> [Problem requirements]
An unchanged copy of every record below, without pictures, is the goal.

> [Source material]
=== Section Start ===

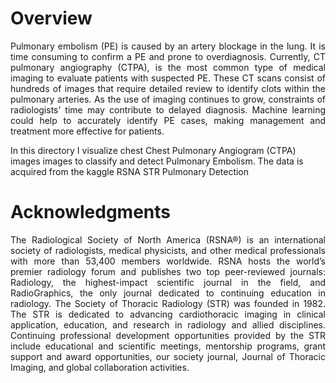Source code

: # Overview
<p align="justify">
Pulmonary embolism (PE) is caused by an artery blockage in the lung. It is time consuming to confirm a PE and prone to overdiagnosis. Currently, CT pulmonary angiography (CTPA), is the most common type of medical imaging to evaluate patients with suspected PE. These CT scans consist of hundreds of images that require detailed review to identify clots within the pulmonary arteries. As the use of imaging continues to grow, constraints of radiologists’ time may contribute to delayed diagnosis. Machine learning could help to accurately identify PE cases, making management and treatment more effective for patients.
 
In this directory I visualize chest Chest Pulmonary Angiogram (CTPA) images images to  classify and detect Pulmonary Embolism. The data is acquired from the kaggle RSNA STR Pulmonary Detection  
</p>
 
 # Acknowledgments
 <p align="justify">
The Radiological Society of North America (RSNA®) is an international society of radiologists, medical physicists, and other medical professionals with more than 53,400 members worldwide. RSNA hosts the world’s premier radiology forum and publishes two top peer-reviewed journals: Radiology, the highest-impact scientific journal in the field, and RadioGraphics, the only journal dedicated to continuing education in radiology. The Society of Thoracic Radiology (STR) was founded in 1982. The STR is dedicated to advancing cardiothoracic imaging in clinical application, education, and research in radiology and allied disciplines. Continuing professional development opportunities provided by the STR include educational and scientific meetings, mentorship programs, grant support and award opportunities, our society journal, Journal of Thoracic Imaging, and global collaboration activities.
 </p>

=== Section End ===

> [Answer box]
Source code

: # Overview
<p align="justify">
Pulmonary embolism (PE) is caused by an artery blockage in the lung. It is time consuming to confirm a PE and prone to overdiagnosis. Currently, CT pulmonary angiography (CTPA), is the most common type of medical imaging to evaluate patients with suspected PE. These CT scans consist of hundreds of images that require detailed review to identify clots within the pulmonary arteries. As the use of imaging continues to grow, constraints of radiologists’ time may contribute to delayed diagnosis. Machine learning could help to accurately identify PE cases, making management and treatment more effective for patients.
 
In this directory I visualize chest Chest Pulmonary Angiogram (CTPA) images images to  classify and detect Pulmonary Embolism. The data is acquired from the kaggle RSNA STR Pulmonary Detection  
</p>
 
 # Acknowledgments
 <p align="justify">
The Radiological Society of North America (RSNA®) is an international society of radiologists, medical physicists, and other medical professionals with more than 53,400 members worldwide. RSNA hosts the world’s premier radiology forum and publishes two top peer-reviewed journals: Radiology, the highest-impact scientific journal in the field, and RadioGraphics, the only journal dedicated to continuing education in radiology. The Society of Thoracic Radiology (STR) was founded in 1982. The STR is dedicated to advancing cardiothoracic imaging in clinical application, education, and research in radiology and allied disciplines. Continuing professional development opportunities provided by the STR include educational and scientific meetings, mentorship programs, grant support and award opportunities, our society journal, Journal of Thoracic Imaging, and global collaboration activities.
 </p>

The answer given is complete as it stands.